The monitoring frequency depends on the clinical indication and the most recent MoM value. For red blood cell alloimmunization, the AlloHope Foundation and SMFM guidance recommend initiating MCA-PSV surveillance at 16-18 weeks for high-risk cases (titer ≥ 1:16 for anti-D or any level for anti-Kell). If MoM is below 1.29, weekly measurements are standard. If MoM is approaching 1.4-1.49, reassessment every 2-3 days is appropriate. If MoM reaches or exceeds 1.50, immediate referral for cordocentesis and potential intrauterine transfusion is indicated. For TTTS and TAPS monitoring, frequency is guided by the stage of the syndrome and the treating MFM specialist's clinical judgment.

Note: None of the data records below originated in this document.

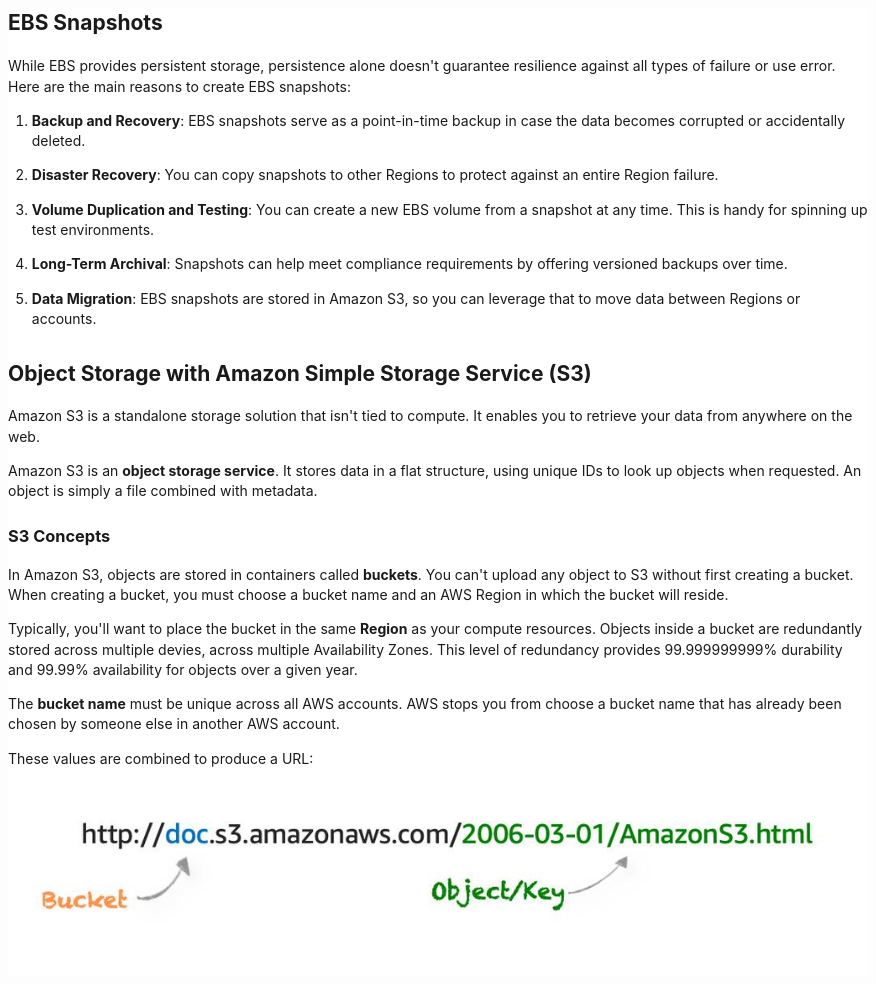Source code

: ## EBS Snapshots

While EBS provides persistent storage, persistence alone doesn't guarantee resilience against all types of failure or use error. Here are the main reasons to create EBS snapshots:

1. **Backup and Recovery**: EBS snapshots serve as a point-in-time backup in case the data becomes corrupted or accidentally deleted.

2. **Disaster Recovery**: You can copy snapshots to other Regions to protect against an entire Region failure.

3. **Volume Duplication and Testing**: You can create a new EBS volume from a snapshot at any time. This is handy for spinning up test environments.

4. **Long-Term Archival**: Snapshots can help meet compliance requirements by offering versioned backups over time.

5. **Data Migration**: EBS snapshots are stored in Amazon S3, so you can leverage that to move data between Regions or accounts.

## Object Storage with Amazon Simple Storage Service (S3)

Amazon S3 is a standalone storage solution that isn't tied to compute. It enables you to retrieve your data from anywhere on the web.

Amazon S3 is an **object storage service**. It stores data in a flat structure, using unique IDs to look up objects when requested. An object is simply a file combined with metadata.

### S3 Concepts

In Amazon S3, objects are stored in containers called **buckets**. You can't upload any object to S3 without first creating a bucket. When creating a bucket, you must choose a bucket name and an AWS Region in which the bucket will reside.

Typically, you'll want to place the bucket in the same **Region** as your compute resources. Objects inside a bucket are redundantly stored across multiple devies, across multiple Availability Zones. This level of redundancy provides 99.999999999% durability and 99.99% availability for objects over a given year.

The **bucket name** must be unique across all AWS accounts. AWS stops you from choose a bucket name that has already been chosen by someone else in another AWS account.

These values are combined to produce a URL:

![](image2.png)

Can MCA-PSV be used before 18 weeks or after 35 weeks?

The Mari formula was validated primarily for gestational ages 18-40 weeks, and most clinical use is within this range. Some references, including Perinatology.com, extend the singleton range to 14 weeks. Our calculator supports 14-40 weeks for singletons following this extended range. However, clinical use below 18 weeks is less validated, and the clinical threshold of 1.50 MoM should be interpreted with caution. After 35 weeks, the false-positive rate increases significantly — the velocity increases more steeply with gestational age in late pregnancy than the Mari formula predicts, so apparent elevations in MoM are more likely to be false positives. Clinicians typically weigh the MCA-PSV result alongside amniotic fluid assessment and clinical context when interpreting results at advanced gestational ages.